Overall, the reader gets a good sense of how the focus on health functioned as powerful lever to tackle both specific issues such as the experimentation on African Americans and wider issues such as the ‘struggle over the terms of black citizenship’ (2013: 187). In fact, through their ‘political diagnosis of illness’ (see Nelson, 2013: 119), the Black Panther Party emerges as an entity that tests the limits of what is now called ‘active citizenship’. Here, Body and Soul seems to raise questions such as: how active are citizens allowed to be when it comes to the assertion of their rights and the protection of their well-being?
Further, the political struggle between government and the Black Panther Party over the reading of disease – as a result of endemic inequality or biological inferiority/specificity – renders vividly apparent how the biologisation of social issues can operate as a means to avoid structural change.

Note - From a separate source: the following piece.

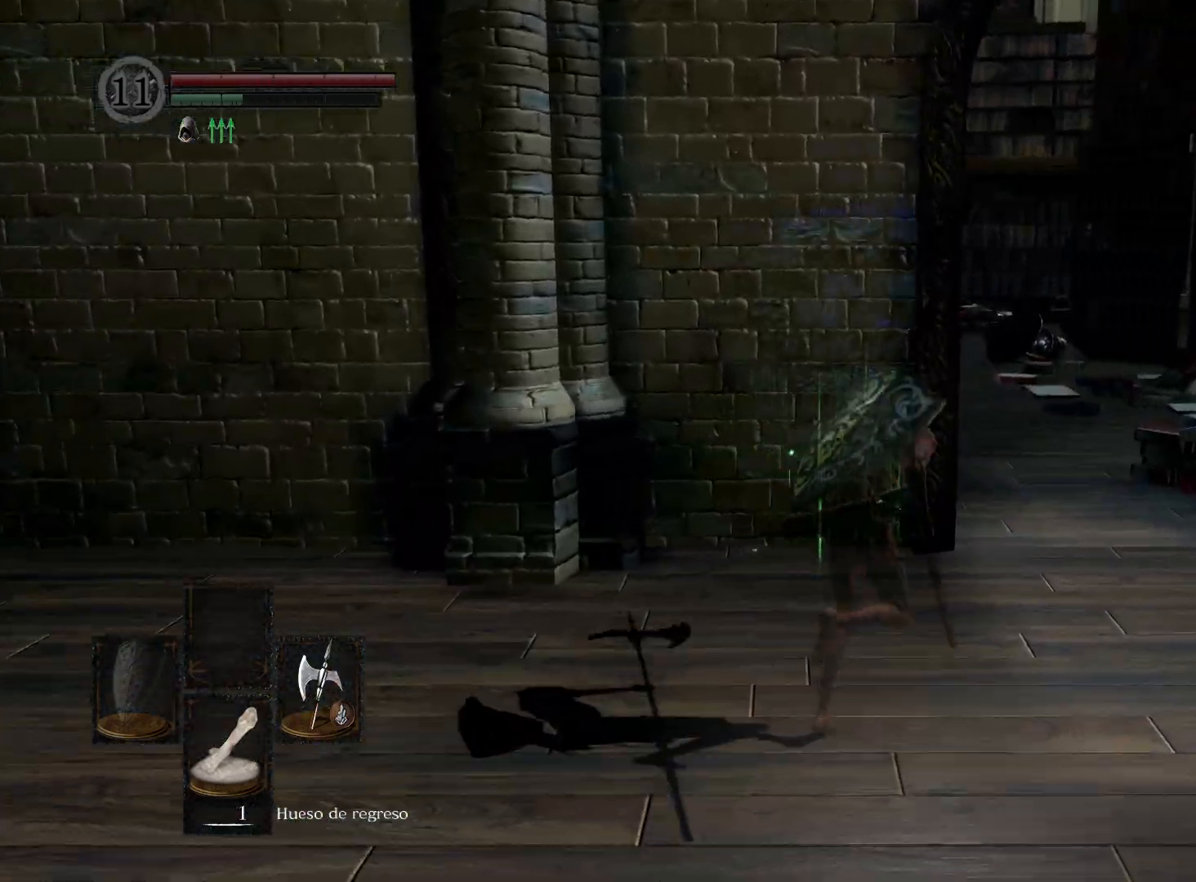
{"buttons": ["B"], "left_stick": "up", "right_stick": "center", "events": [[350, "left_stick", "up"]]}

Instead of transforming the social conditions that lead to bad health provision, genetic screening programmes or slightly increased medical research funding are put in place. Parallels with the ‘more-than-drugs’ position of AIDS activists (see Briers, 2009: 156-7) or with the racialised ‘war on drugs’ (see Hart, 2013; Provine, 2007) come to mind. Here, especially Nelson’s analysis of the Party’s sickle cell campaign illustrates how the way that health is politicised matters. She joins other authors in asking: how can depoliticisation be avoided? How can issues be framed in such a way that no band-aid solutions can obliterate their original demands? Is it possible at all? In her search for answers, Nelson’s observations and discussions offer an important addition to the archive of activist strategies. While not providing the reader with a rousing ending in terms of ‘not winning the struggle, but changing the terms of the debate’, she tries to delineate these terms more clearly through a strangely refreshing dose of cynicism. By referring to current debates around issues such as resistance to US healthcare reform or demands for race-based drugs (the black body as ‘specific’ rather than universal), she demonstrates how the terms keep changing (or being changed), but not necessarily in progressive ways. Similarly, she re-emphasises that gains in health provision often come at the price of a longer perspective. However, far from immobilising, this cynicism invites increased vigilance and complication of issues that appear monolithic. Paired with the book’s feminist sensitivity to the relation between power and ordinary practices, it makes possible a reading of health as ‘politics by other means’ (Latour, 1993) that may be fraught with immense obstacles, but still remains within the reach of sufficiently determined publics.